►

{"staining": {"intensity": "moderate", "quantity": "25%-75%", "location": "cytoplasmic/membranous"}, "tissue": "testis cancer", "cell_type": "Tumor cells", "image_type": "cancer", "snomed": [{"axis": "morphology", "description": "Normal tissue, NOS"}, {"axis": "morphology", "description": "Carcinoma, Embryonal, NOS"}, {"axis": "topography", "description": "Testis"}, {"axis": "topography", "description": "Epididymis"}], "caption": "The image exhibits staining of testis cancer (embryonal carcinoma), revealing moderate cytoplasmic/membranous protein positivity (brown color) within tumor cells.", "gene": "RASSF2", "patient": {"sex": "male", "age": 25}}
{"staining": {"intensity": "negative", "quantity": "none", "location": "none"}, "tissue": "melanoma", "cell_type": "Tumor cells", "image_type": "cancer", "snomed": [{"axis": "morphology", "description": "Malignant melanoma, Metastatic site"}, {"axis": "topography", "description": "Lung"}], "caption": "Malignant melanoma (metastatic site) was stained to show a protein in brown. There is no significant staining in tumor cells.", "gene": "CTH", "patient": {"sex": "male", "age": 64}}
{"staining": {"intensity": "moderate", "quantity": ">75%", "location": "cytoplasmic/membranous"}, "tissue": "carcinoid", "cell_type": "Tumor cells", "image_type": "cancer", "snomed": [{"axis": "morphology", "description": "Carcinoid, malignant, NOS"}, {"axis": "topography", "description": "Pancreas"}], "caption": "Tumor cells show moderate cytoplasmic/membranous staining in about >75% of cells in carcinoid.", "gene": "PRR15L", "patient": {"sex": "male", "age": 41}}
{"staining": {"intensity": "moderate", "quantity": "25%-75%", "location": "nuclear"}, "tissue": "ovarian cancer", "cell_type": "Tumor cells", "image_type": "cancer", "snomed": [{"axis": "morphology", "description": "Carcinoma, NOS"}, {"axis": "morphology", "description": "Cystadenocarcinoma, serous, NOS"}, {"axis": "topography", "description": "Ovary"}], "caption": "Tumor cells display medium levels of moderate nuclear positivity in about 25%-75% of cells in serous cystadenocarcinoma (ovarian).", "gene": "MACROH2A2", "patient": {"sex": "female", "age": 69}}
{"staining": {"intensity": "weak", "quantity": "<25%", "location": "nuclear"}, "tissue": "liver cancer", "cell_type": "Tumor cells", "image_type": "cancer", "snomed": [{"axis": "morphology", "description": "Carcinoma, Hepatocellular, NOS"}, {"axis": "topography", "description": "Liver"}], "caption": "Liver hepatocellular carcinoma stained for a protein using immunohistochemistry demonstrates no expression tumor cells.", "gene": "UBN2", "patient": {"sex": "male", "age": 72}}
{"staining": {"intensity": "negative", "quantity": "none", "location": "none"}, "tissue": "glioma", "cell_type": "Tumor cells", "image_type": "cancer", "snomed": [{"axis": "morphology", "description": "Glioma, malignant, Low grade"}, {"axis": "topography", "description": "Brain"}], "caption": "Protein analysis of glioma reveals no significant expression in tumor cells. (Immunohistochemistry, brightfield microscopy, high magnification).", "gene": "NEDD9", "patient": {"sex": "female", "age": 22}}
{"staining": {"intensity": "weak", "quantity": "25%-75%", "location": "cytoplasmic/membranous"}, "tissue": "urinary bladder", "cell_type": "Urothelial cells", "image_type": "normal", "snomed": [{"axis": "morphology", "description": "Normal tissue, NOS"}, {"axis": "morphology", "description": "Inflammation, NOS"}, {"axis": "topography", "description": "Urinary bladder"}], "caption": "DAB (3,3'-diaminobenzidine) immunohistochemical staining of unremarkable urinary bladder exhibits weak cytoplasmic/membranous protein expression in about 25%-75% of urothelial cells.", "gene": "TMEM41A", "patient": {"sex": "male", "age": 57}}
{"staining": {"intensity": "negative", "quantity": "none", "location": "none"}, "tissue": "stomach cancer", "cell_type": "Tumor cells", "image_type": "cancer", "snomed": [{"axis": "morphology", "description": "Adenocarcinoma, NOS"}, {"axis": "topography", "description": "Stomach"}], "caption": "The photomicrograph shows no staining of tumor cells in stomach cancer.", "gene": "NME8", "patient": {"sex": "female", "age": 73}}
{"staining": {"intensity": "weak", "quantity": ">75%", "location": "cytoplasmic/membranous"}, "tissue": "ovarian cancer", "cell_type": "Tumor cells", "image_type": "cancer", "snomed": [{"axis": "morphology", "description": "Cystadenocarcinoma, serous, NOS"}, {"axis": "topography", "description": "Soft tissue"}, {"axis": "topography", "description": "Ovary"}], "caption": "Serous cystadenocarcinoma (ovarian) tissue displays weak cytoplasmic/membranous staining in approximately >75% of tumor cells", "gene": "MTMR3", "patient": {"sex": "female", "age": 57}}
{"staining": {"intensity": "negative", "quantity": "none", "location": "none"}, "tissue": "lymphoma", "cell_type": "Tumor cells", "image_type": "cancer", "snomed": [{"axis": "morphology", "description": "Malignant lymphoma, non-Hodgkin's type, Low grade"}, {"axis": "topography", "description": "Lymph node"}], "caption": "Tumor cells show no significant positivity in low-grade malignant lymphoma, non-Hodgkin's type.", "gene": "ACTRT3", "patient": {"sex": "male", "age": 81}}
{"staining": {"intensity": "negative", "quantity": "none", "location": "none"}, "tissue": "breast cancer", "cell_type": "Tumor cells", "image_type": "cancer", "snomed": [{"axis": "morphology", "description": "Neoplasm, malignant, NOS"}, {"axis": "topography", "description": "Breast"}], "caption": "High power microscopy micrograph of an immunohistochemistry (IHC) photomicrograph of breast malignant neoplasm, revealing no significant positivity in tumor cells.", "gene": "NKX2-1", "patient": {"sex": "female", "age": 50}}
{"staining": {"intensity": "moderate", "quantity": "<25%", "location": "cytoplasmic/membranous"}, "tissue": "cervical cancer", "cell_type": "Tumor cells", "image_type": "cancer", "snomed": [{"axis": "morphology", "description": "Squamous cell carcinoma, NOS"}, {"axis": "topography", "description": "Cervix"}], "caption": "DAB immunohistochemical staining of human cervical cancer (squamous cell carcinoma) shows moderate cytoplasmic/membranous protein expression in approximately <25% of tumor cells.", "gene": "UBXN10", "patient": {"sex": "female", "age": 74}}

◄

* [Exercise details]
Your answer should consist of the lines from the line with "(3,3'-diaminobenzidine) immunohistochemical staining" to the line with "photomicrograph shows no" above, repeated exactly, both ends included.

* [Solution to the problem]
{"staining": {"intensity": "weak", "quantity": "25%-75%", "location": "cytoplasmic/membranous"}, "tissue": "urinary bladder", "cell_type": "Urothelial cells", "image_type": "normal", "snomed": [{"axis": "morphology", "description": "Normal tissue, NOS"}, {"axis": "morphology", "description": "Inflammation, NOS"}, {"axis": "topography", "description": "Urinary bladder"}], "caption": "DAB (3,3'-diaminobenzidine) immunohistochemical staining of unremarkable urinary bladder exhibits weak cytoplasmic/membranous protein expression in about 25%-75% of urothelial cells.", "gene": "TMEM41A", "patient": {"sex": "male", "age": 57}}
{"staining": {"intensity": "negative", "quantity": "none", "location": "none"}, "tissue": "stomach cancer", "cell_type": "Tumor cells", "image_type": "cancer", "snomed": [{"axis": "morphology", "description": "Adenocarcinoma, NOS"}, {"axis": "topography", "description": "Stomach"}], "caption": "The photomicrograph shows no staining of tumor cells in stomach cancer.", "gene": "NME8", "patient": {"sex": "female", "age": 73}}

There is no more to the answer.